[[ MATERIAL PROVIDED, beginning ]]
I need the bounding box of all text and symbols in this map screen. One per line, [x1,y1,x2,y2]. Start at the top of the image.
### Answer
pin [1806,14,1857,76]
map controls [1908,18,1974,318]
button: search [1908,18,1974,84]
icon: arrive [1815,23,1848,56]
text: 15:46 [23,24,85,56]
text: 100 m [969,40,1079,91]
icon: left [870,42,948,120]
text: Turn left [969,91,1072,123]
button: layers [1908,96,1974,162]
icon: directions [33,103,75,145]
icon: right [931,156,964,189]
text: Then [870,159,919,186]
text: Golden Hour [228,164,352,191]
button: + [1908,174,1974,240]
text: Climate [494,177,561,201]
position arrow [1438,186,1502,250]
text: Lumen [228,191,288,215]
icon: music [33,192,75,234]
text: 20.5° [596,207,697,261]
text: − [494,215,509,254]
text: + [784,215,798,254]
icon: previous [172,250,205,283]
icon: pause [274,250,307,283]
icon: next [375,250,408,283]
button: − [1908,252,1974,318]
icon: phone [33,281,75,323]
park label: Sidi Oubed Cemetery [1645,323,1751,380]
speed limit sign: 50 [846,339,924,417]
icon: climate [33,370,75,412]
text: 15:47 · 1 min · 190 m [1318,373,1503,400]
[[ MATERIAL PROVIDED, end ]]
**WHAT TO PRODUCE:** Transcribe the records exactly as they appear.

**SOLVED EXERCISE:**
I need the bounding box of all text and symbols in this map screen. One per line, [x1,y1,x2,y2]. Start at the top of the image.
### Answer
pin [1806,14,1857,76]
map controls [1908,18,1974,318]
button: search [1908,18,1974,84]
icon: arrive [1815,23,1848,56]
text: 15:46 [23,24,85,56]
text: 100 m [969,40,1079,91]
icon: left [870,42,948,120]
text: Turn left [969,91,1072,123]
button: layers [1908,96,1974,162]
icon: directions [33,103,75,145]
icon: right [931,156,964,189]
text: Then [870,159,919,186]
text: Golden Hour [228,164,352,191]
button: + [1908,174,1974,240]
text: Climate [494,177,561,201]
position arrow [1438,186,1502,250]
text: Lumen [228,191,288,215]
icon: music [33,192,75,234]
text: 20.5° [596,207,697,261]
text: − [494,215,509,254]
text: + [784,215,798,254]
icon: previous [172,250,205,283]
icon: pause [274,250,307,283]
icon: next [375,250,408,283]
button: − [1908,252,1974,318]
icon: phone [33,281,75,323]
park label: Sidi Oubed Cemetery [1645,323,1751,380]
speed limit sign: 50 [846,339,924,417]
icon: climate [33,370,75,412]
text: 15:47 · 1 min · 190 m [1318,373,1503,400]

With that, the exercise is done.